**What you will do:** Rewrite the rows below with "greatest" replaced by "largest" and everything else left unchanged. Leave the pictures out of your answer.
--*--
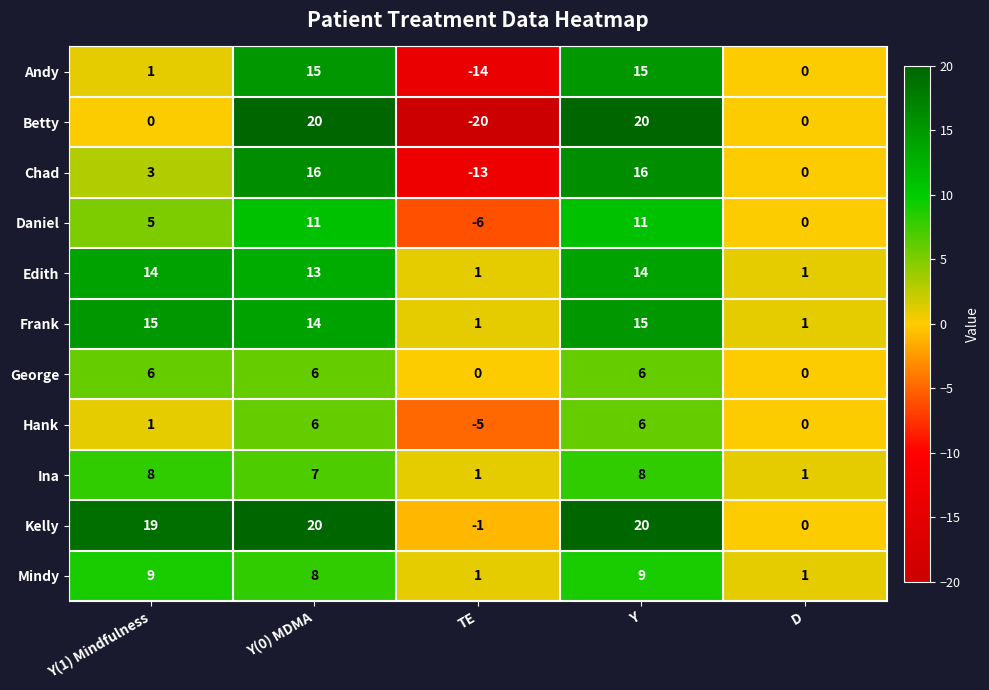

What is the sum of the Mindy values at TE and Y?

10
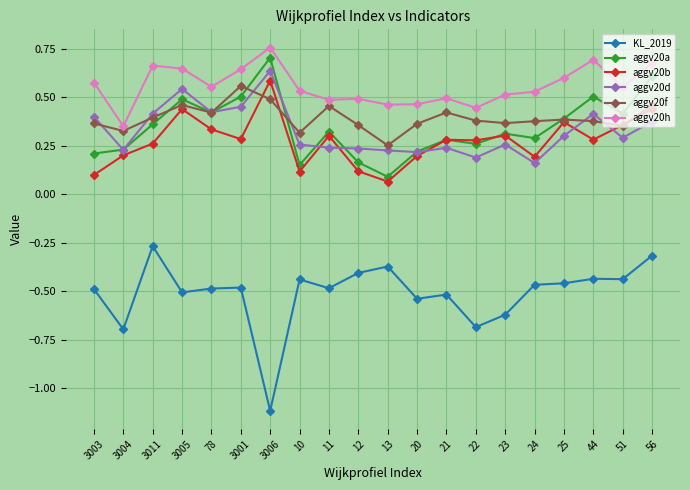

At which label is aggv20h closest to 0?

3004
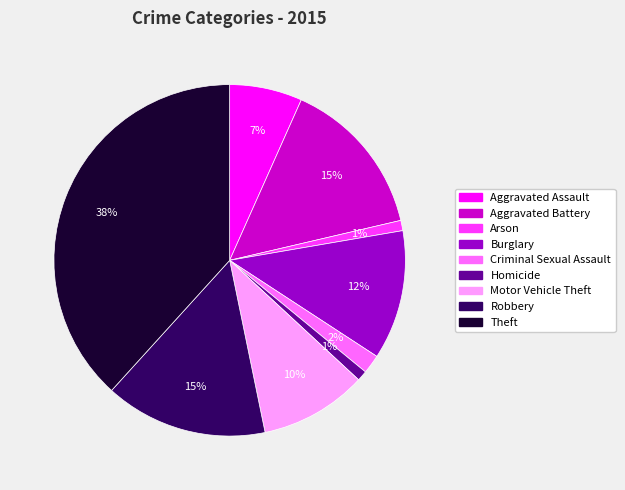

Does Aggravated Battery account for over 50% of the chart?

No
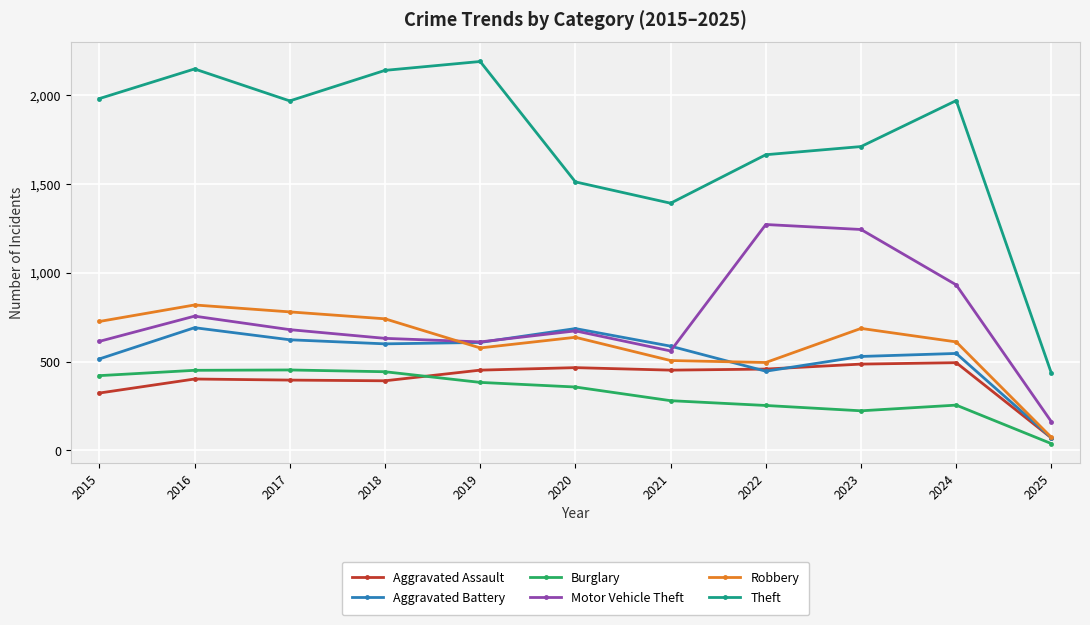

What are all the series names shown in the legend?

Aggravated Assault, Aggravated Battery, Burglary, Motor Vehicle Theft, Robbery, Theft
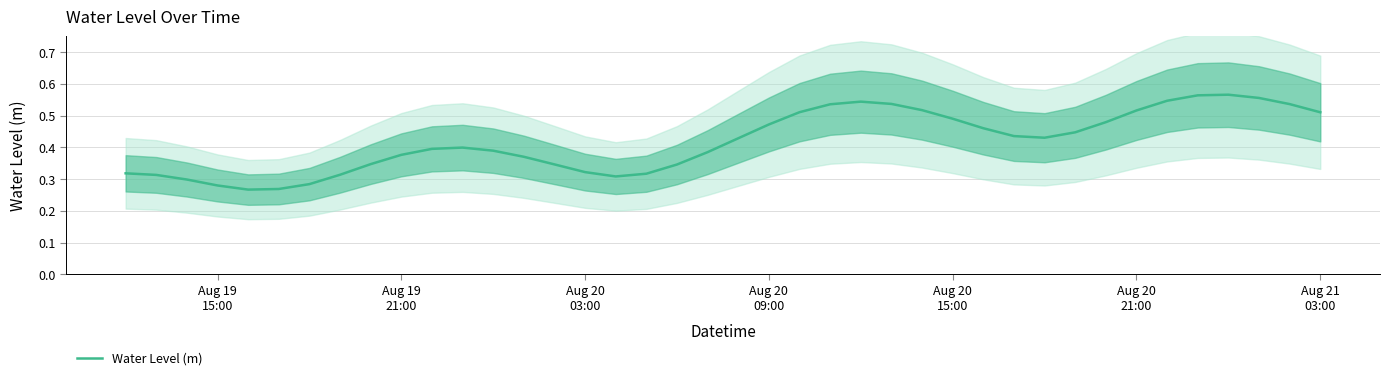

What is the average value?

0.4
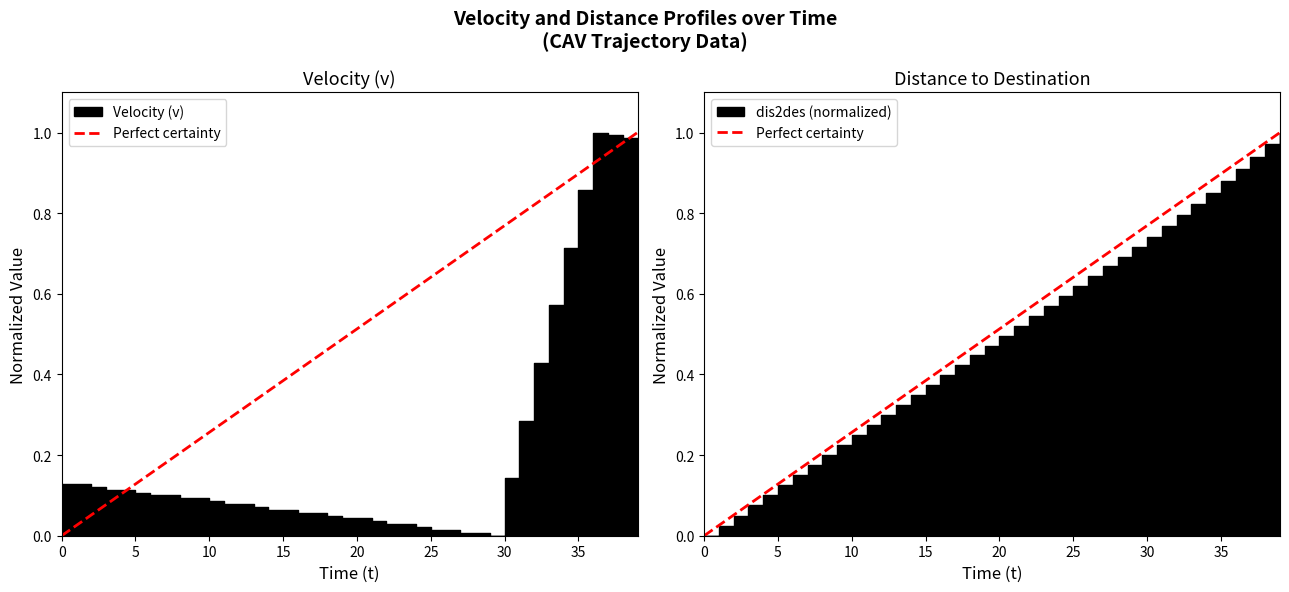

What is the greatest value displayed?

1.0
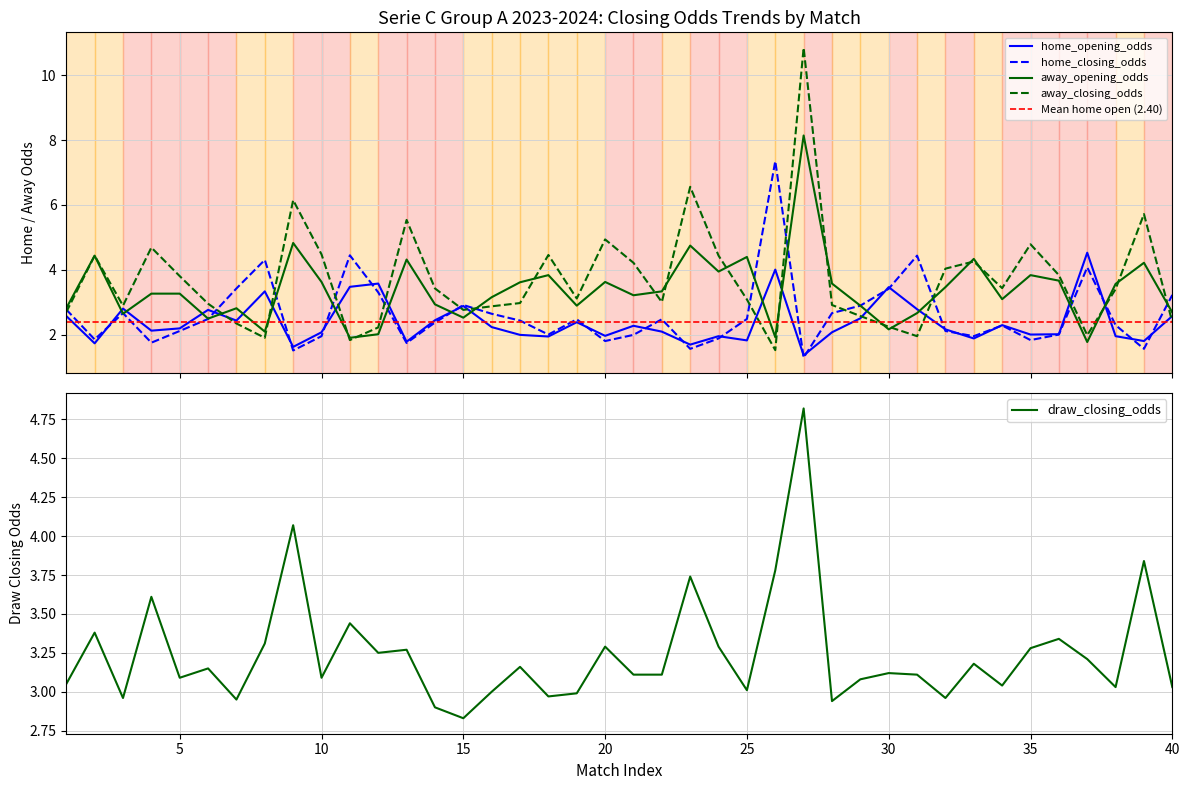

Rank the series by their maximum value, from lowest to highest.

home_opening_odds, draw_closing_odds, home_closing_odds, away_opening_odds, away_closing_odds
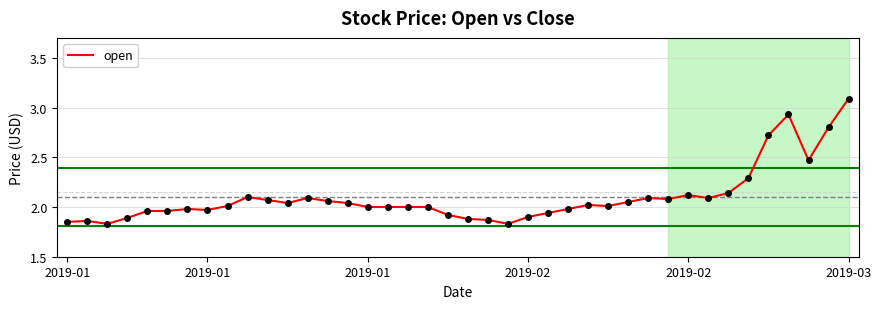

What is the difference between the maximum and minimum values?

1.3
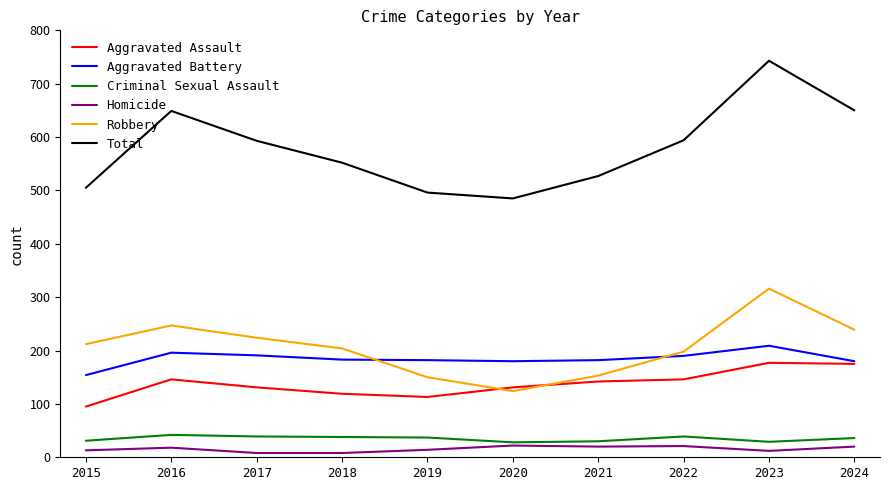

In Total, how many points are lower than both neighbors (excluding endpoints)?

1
--*--
**Written response:**
What is the sum of the Mindy values at TE and Y?

10

At which label is aggv20h closest to 0?

3004

Does Aggravated Battery account for over 50% of the chart?

No

What are all the series names shown in the legend?

Aggravated Assault, Aggravated Battery, Burglary, Motor Vehicle Theft, Robbery, Theft

What is the average value?

0.4

What is the largest value displayed?

1.0

Rank the series by their maximum value, from lowest to highest.

home_opening_odds, draw_closing_odds, home_closing_odds, away_opening_odds, away_closing_odds

What is the difference between the maximum and minimum values?

1.3

In Total, how many points are lower than both neighbors (excluding endpoints)?

1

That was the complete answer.